*What is needed*. Arrange the listing below as a two-column Markdown table headed Row and Text, with each non-blank line in its own numbered row. Leave out any blank lines.

[Stored data entries]
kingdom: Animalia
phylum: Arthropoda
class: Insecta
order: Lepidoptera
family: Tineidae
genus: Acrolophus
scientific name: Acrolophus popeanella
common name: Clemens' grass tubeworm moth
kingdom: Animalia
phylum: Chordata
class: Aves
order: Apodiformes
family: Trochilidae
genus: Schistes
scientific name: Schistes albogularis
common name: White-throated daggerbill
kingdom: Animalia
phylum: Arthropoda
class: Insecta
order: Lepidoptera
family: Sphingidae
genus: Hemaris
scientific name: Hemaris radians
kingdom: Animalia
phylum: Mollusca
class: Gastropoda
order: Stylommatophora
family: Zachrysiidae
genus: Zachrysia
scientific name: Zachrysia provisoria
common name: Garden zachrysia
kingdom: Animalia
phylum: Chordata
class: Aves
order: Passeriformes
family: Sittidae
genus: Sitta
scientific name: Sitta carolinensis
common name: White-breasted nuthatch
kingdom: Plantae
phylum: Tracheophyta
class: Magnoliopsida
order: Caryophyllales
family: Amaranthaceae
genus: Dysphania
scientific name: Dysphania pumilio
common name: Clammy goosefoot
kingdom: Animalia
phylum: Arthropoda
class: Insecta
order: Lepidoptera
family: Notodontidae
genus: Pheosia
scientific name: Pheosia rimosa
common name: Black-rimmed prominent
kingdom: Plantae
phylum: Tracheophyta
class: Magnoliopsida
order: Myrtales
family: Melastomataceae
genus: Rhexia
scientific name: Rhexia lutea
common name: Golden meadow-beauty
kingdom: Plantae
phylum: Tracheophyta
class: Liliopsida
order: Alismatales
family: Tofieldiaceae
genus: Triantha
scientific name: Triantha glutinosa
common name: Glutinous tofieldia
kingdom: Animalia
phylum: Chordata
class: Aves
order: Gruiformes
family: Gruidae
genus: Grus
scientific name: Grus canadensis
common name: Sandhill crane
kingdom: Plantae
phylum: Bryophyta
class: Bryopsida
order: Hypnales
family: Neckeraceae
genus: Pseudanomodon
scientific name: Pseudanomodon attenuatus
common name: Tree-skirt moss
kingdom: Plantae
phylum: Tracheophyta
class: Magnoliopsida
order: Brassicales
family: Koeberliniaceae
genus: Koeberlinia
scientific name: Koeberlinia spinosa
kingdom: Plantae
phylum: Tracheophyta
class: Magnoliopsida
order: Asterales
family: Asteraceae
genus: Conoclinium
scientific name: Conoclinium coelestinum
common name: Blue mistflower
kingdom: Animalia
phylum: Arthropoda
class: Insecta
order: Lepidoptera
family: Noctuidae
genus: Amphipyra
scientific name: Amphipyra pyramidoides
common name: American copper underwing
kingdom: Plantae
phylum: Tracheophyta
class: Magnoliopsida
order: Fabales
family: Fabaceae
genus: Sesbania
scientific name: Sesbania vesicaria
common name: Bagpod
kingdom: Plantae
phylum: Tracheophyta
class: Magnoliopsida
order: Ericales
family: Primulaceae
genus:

*Solution*.
| Row | Text |
|---|---|
| 1 | kingdom: Animalia |
| 2 | phylum: Arthropoda |
| 3 | class: Insecta |
| 4 | order: Lepidoptera |
| 5 | family: Tineidae |
| 6 | genus: Acrolophus |
| 7 | scientific name: Acrolophus popeanella |
| 8 | common name: Clemens' grass tubeworm moth |
| 9 | kingdom: Animalia |
| 10 | phylum: Chordata |
| 11 | class: Aves |
| 12 | order: Apodiformes |
| 13 | family: Trochilidae |
| 14 | genus: Schistes |
| 15 | scientific name: Schistes albogularis |
| 16 | common name: White-throated daggerbill |
| 17 | kingdom: Animalia |
| 18 | phylum: Arthropoda |
| 19 | class: Insecta |
| 20 | order: Lepidoptera |
| 21 | family: Sphingidae |
| 22 | genus: Hemaris |
| 23 | scientific name: Hemaris radians |
| 24 | kingdom: Animalia |
| 25 | phylum: Mollusca |
| 26 | class: Gastropoda |
| 27 | order: Stylommatophora |
| 28 | family: Zachrysiidae |
| 29 | genus: Zachrysia |
| 30 | scientific name: Zachrysia provisoria |
| 31 | common name: Garden zachrysia |
| 32 | kingdom: Animalia |
| 33 | phylum: Chordata |
| 34 | class: Aves |
| 35 | order: Passeriformes |
| 36 | family: Sittidae |
| 37 | genus: Sitta |
| 38 | scientific name: Sitta carolinensis |
| 39 | common name: White-breasted nuthatch |
| 40 | kingdom: Plantae |
| 41 | phylum: Tracheophyta |
| 42 | class: Magnoliopsida |
| 43 | order: Caryophyllales |
| 44 | family: Amaranthaceae |
| 45 | genus: Dysphania |
| 46 | scientific name: Dysphania pumilio |
| 47 | common name: Clammy goosefoot |
| 48 | kingdom: Animalia |
| 49 | phylum: Arthropoda |
| 50 | class: Insecta |
| 51 | order: Lepidoptera |
| 52 | family: Notodontidae |
| 53 | genus: Pheosia |
| 54 | scientific name: Pheosia rimosa |
| 55 | common name: Black-rimmed prominent |
| 56 | kingdom: Plantae |
| 57 | phylum: Tracheophyta |
| 58 | class: Magnoliopsida |
| 59 | order: Myrtales |
| 60 | family: Melastomataceae |
| 61 | genus: Rhexia |
| 62 | scientific name: Rhexia lutea |
| 63 | common name: Golden meadow-beauty |
| 64 | kingdom: Plantae |
| 65 | phylum: Tracheophyta |
| 66 | class: Liliopsida |
| 67 | order: Alismatales |
| 68 | family: Tofieldiaceae |
| 69 | genus: Triantha |
| 70 | scientific name: Triantha glutinosa |
| 71 | common name: Glutinous tofieldia |
| 72 | kingdom: Animalia |
| 73 | phylum: Chordata |
| 74 | class: Aves |
| 75 | order: Gruiformes |
| 76 | family: Gruidae |
| 77 | genus: Grus |
| 78 | scientific name: Grus canadensis |
| 79 | common name: Sandhill crane |
| 80 | kingdom: Plantae |
| 81 | phylum: Bryophyta |
| 82 | class: Bryopsida |
| 83 | order: Hypnales |
| 84 | family: Neckeraceae |
| 85 | genus: Pseudanomodon |
| 86 | scientific name: Pseudanomodon attenuatus |
| 87 | common name: Tree-skirt moss |
| 88 | kingdom: Plantae |
| 89 | phylum: Tracheophyta |
| 90 | class: Magnoliopsida |
| 91 | order: Brassicales |
| 92 | family: Koeberliniaceae |
| 93 | genus: Koeberlinia |
| 94 | scientific name: Koeberlinia spinosa |
| 95 | kingdom: Plantae |
| 96 | phylum: Tracheophyta |
| 97 | class: Magnoliopsida |
| 98 | order: Asterales |
| 99 | family: Asteraceae |
| 100 | genus: Conoclinium |
| 101 | scientific name: Conoclinium coelestinum |
| 102 | common name: Blue mistflower |
| 103 | kingdom: Animalia |
| 104 | phylum: Arthropoda |
| 105 | class: Insecta |
| 106 | order: Lepidoptera |
| 107 | family: Noctuidae |
| 108 | genus: Amphipyra |
| 109 | scientific name: Amphipyra pyramidoides |
| 110 | common name: American copper underwing |
| 111 | kingdom: Plantae |
| 112 | phylum: Tracheophyta |
| 113 | class: Magnoliopsida |
| 114 | order: Fabales |
| 115 | family: Fabaceae |
| 116 | genus: Sesbania |
| 117 | scientific name: Sesbania vesicaria |
| 118 | common name: Bagpod |
| 119 | kingdom: Plantae |
| 120 | phylum: Tracheophyta |
| 121 | class: Magnoliopsida |
| 122 | order: Ericales |
| 123 | family: Primulaceae |
| 124 | genus: |